In contrast to the three-category FIGO guidelines,3 the four-category STAN guidelines use a more restrictive set of criteria to define the most severe class of CTG changes, the ‘preterminal’ classification. It also introduces the ‘intermediary’ class inspired by FIGO’s ‘suspicious’ classification, and the ‘abnormal’ class inspired by FIGO’s ‘pathologic’ classification, but from where the most ominous patterns were removed. It may be preferable to refer to the STAN guidelines as being inspired by the FIGO guidelines, rather than representing them.

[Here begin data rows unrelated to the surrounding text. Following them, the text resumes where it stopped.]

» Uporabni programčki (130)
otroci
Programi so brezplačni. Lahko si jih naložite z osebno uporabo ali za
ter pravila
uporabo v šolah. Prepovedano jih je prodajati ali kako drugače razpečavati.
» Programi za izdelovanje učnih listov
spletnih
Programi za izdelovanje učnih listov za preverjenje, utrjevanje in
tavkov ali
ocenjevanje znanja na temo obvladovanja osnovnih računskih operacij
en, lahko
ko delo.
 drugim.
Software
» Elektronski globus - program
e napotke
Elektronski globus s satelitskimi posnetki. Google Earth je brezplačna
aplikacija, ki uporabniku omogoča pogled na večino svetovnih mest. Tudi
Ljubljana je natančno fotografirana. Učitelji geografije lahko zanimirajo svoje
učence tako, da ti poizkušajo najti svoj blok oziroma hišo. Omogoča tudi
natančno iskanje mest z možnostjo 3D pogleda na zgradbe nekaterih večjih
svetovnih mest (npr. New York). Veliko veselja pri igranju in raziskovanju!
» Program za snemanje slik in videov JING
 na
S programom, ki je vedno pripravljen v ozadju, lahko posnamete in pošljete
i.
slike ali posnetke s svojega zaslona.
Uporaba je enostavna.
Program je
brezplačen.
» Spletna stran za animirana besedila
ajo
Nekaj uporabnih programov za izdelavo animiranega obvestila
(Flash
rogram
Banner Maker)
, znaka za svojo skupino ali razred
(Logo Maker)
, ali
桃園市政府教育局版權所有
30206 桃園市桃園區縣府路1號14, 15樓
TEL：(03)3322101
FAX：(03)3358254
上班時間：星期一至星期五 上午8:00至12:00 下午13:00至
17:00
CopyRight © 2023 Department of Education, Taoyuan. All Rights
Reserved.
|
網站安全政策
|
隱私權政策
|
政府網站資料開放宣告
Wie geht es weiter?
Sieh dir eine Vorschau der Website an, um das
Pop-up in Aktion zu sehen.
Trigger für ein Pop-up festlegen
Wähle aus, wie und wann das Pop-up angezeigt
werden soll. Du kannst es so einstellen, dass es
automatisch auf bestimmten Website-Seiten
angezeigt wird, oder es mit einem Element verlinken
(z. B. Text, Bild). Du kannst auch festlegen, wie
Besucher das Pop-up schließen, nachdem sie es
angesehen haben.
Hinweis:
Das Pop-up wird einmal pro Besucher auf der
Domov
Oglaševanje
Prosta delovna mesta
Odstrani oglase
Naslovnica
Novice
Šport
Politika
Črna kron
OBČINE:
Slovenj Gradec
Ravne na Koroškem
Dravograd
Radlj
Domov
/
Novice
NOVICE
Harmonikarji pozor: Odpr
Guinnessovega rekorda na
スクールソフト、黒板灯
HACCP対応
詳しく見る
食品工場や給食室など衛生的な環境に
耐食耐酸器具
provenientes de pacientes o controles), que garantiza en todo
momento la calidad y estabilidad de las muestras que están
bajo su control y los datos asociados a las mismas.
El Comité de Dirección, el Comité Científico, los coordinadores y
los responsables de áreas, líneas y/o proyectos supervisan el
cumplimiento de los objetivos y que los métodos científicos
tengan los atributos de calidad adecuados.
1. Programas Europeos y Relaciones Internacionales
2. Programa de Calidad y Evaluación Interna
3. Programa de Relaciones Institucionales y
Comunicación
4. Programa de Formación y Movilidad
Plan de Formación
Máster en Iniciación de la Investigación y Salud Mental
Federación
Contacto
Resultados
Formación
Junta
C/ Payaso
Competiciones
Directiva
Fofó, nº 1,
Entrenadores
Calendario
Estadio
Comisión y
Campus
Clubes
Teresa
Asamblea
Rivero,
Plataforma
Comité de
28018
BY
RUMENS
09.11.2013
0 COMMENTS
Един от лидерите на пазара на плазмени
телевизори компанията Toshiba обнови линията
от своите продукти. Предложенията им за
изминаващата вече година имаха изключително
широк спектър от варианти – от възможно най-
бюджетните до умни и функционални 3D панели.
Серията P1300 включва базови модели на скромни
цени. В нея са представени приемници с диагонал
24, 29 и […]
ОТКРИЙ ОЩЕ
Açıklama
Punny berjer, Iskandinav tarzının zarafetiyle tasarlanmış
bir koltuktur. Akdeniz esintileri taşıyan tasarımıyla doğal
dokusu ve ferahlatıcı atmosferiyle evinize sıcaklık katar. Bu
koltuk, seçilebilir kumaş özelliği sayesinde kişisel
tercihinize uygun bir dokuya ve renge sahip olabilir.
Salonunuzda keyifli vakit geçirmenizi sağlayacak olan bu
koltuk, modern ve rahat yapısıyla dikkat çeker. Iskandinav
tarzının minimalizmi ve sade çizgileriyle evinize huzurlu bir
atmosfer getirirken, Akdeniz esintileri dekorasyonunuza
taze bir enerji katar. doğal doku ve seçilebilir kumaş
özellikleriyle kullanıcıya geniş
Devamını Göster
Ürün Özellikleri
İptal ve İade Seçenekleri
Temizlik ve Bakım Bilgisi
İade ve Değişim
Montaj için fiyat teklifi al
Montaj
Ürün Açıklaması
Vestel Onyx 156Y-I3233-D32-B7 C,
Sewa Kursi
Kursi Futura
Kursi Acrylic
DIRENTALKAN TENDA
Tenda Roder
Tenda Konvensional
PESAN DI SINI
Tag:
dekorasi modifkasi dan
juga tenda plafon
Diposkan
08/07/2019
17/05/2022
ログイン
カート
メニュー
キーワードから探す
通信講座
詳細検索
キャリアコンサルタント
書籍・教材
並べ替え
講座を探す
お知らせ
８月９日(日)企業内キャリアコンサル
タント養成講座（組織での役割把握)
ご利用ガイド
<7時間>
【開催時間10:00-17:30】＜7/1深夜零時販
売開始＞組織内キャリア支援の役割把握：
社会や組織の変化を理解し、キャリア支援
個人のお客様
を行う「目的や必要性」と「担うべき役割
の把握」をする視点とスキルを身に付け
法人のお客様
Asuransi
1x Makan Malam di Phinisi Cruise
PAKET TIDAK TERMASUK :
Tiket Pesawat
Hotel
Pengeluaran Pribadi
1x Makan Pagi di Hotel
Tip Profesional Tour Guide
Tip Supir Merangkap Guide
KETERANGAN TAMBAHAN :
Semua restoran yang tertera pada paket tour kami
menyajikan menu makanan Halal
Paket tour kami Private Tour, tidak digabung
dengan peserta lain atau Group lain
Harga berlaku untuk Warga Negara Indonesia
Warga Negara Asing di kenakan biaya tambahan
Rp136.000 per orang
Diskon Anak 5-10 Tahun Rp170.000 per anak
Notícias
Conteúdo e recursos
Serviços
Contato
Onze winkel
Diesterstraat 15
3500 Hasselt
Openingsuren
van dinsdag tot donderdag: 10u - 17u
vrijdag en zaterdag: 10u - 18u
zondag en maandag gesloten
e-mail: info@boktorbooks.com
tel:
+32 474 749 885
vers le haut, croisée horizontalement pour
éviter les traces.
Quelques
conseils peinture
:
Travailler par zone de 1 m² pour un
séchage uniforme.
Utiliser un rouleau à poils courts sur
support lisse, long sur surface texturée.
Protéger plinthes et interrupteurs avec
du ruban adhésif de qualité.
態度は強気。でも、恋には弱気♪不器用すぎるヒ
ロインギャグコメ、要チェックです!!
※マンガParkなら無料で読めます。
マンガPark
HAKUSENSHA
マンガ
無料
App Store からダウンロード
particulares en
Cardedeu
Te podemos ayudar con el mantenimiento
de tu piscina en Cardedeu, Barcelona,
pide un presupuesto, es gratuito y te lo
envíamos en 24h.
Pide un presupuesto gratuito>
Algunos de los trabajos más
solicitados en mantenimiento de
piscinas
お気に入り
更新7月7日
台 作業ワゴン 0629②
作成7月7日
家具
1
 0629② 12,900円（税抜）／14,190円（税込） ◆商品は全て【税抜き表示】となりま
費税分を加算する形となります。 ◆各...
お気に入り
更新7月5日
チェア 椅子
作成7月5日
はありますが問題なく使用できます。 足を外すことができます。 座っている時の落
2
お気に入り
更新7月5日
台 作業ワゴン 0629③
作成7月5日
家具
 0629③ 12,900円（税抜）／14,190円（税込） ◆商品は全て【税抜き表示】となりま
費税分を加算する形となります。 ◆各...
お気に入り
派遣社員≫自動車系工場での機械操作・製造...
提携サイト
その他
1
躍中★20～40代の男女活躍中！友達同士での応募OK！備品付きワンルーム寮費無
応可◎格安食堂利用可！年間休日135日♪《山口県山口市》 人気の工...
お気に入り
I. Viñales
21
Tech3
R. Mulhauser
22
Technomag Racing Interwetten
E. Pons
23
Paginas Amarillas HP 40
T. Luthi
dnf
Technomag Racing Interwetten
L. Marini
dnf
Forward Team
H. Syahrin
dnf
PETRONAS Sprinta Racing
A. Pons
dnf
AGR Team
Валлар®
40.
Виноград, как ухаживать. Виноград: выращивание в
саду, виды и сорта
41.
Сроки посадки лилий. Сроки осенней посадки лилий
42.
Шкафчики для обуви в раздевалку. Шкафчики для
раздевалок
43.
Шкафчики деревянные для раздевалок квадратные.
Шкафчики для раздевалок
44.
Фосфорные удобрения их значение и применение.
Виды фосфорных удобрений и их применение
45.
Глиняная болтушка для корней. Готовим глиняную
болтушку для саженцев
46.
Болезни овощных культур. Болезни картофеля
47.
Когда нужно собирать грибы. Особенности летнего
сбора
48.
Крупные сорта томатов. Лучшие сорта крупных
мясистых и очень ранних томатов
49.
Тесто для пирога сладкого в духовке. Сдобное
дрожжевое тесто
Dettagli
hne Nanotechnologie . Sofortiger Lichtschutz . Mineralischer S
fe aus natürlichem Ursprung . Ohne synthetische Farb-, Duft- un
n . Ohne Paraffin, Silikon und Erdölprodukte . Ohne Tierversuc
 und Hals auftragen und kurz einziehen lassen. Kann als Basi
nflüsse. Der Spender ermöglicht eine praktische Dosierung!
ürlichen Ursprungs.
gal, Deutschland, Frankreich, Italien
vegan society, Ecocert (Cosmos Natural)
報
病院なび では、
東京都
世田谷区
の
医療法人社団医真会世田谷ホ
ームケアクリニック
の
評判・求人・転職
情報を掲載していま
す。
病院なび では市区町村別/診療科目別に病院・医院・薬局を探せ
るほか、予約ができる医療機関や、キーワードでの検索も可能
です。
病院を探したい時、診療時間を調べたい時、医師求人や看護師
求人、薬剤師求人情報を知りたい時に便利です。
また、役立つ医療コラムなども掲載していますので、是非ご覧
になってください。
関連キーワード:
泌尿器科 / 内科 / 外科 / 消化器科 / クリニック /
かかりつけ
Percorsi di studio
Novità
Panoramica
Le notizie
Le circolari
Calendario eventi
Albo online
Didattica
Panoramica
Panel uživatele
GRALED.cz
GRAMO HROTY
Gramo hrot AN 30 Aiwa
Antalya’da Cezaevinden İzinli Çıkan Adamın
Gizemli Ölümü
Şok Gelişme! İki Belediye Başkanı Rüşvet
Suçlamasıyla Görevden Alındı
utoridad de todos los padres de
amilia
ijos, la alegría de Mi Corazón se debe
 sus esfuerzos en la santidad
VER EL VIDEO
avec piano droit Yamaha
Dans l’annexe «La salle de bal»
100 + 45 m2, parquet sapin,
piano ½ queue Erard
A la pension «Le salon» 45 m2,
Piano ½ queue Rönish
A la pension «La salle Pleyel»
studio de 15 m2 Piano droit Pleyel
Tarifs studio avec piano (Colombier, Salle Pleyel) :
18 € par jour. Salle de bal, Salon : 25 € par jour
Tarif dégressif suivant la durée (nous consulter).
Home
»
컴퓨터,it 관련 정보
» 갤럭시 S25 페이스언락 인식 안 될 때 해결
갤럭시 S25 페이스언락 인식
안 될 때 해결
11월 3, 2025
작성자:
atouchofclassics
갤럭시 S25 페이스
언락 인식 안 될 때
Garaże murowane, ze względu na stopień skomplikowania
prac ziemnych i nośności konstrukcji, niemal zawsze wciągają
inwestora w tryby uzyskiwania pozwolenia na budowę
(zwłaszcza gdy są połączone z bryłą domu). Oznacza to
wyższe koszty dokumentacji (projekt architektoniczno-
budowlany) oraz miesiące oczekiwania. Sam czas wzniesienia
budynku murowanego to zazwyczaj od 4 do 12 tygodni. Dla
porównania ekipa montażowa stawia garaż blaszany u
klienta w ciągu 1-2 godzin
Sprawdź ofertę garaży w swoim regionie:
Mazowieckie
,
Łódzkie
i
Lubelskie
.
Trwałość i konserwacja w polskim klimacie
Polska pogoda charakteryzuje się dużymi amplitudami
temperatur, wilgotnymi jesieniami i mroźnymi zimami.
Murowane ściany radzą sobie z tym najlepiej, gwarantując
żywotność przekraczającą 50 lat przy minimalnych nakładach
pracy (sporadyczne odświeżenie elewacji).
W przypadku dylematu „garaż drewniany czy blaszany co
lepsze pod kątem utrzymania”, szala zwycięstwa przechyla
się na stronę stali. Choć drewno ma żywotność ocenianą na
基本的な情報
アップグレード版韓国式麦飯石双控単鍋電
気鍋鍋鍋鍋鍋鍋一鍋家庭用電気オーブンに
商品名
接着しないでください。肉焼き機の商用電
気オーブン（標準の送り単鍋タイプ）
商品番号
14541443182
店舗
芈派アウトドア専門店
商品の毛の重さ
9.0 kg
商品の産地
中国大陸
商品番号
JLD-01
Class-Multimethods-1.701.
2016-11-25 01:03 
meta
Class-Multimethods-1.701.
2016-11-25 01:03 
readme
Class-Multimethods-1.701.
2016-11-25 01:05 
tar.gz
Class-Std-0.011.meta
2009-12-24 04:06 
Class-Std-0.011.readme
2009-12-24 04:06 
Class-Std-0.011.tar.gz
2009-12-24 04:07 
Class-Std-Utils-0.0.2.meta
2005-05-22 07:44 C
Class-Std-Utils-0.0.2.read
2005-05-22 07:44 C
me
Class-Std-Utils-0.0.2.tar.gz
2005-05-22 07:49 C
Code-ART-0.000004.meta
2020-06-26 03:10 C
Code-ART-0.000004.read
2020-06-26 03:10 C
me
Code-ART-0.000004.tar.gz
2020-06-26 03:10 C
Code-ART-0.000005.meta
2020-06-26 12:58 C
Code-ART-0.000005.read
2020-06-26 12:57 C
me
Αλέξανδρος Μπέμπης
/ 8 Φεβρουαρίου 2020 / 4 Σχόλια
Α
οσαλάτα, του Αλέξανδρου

The satisfactory reproducibility of the ‘normal’ classification, together with its well-demonstrated high negative predictive value is a reassuring finding regarding the method’s capacity to identify well-oxygenated fetuses. The high agreement reported for the ‘preterminal’ classification is also reassuring from the prospect of the need for intervention, although there is less hard evidence on its positive predictive value. The low reproducibility found in assignment of the ‘intermediary’ and ‘abnormal’ classes constitutes, in our opinion, a strong argument in favour of merging these two categories. This measure was undertaken for the introduction of the STAN methodology in North America, and is clearly supported by the results of this study. Keeping a technology as simple as possible and eliminating problems with reproducibility are important aspects for its wide dissemination and success, particularly when a large target audience, such as healthcare professionals managing intrapartum care, is involved. It is now widely accepted that reliance on visual analysis of the CTG is the weakest aspect of the STAN methodology.4

Another interesting finding in the study by Westerhuis et al.1 is the higher (but still moderate) agreement found on clinical decisions, although it cannot be ruled out that this was because of the dichotomous nature of the options (intervene–not intervene), which by itself creates less opportunities for disagreement. We also looked at agreement on clinical decisions in the previously mentioned study,2 allowing a three-category selection (no action, close monitoring and intervention) and, like Westerhuis et al., found a higher agreement for clinical decision than for CTG interpretation. If clinicians agree more on clinical decision based on CTG interpretation, than on the classification of the CTG itself, this suggests that the latter is probably more complex than actually needed, and that health professionals synthesise or simplify this information to reach their clinical decision. In our opinion, this constitutes an argument in favour of simplifying CTG classifications and making them more directly related to the decision process.